▼

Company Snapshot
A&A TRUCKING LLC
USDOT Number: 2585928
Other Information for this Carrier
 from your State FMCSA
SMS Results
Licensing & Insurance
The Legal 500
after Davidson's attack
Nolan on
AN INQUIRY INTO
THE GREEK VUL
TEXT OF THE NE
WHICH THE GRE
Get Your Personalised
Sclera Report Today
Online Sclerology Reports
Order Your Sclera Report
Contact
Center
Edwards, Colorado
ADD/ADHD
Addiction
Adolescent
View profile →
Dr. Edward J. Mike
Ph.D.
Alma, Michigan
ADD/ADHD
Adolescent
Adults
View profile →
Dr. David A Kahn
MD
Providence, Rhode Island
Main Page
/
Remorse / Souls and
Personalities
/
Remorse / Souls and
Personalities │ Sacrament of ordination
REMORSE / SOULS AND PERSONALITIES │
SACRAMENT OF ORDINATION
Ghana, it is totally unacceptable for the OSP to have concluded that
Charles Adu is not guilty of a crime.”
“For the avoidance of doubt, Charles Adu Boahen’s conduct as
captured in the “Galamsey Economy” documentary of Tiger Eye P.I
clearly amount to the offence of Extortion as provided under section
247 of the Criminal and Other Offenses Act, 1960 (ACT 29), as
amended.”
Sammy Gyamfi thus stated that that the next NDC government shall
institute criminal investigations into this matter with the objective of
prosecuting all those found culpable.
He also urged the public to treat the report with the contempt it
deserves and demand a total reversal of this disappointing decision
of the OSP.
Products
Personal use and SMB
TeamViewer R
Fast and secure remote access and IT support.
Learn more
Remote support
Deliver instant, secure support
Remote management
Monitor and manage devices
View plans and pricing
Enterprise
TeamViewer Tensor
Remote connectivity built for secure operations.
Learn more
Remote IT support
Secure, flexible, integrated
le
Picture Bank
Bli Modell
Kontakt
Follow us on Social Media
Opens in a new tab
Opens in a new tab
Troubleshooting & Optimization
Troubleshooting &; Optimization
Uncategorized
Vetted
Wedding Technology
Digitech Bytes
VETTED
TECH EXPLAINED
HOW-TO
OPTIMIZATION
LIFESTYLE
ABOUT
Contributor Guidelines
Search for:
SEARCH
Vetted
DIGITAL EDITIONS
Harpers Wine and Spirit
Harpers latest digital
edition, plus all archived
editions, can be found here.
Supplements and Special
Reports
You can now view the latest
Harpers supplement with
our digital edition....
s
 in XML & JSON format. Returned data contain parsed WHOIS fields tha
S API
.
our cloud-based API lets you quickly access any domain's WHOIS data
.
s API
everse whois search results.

▲

Quote the listing word for word, from its first line down to and including the line containing "Online Sclerology Reports".

- [Solution to this exercise]:
Company Snapshot
A&A TRUCKING LLC
USDOT Number: 2585928
Other Information for this Carrier
 from your State FMCSA
SMS Results
Licensing & Insurance
The Legal 500
after Davidson's attack
Nolan on
AN INQUIRY INTO
THE GREEK VUL
TEXT OF THE NE
WHICH THE GRE
Get Your Personalised
Sclera Report Today
Online Sclerology Reports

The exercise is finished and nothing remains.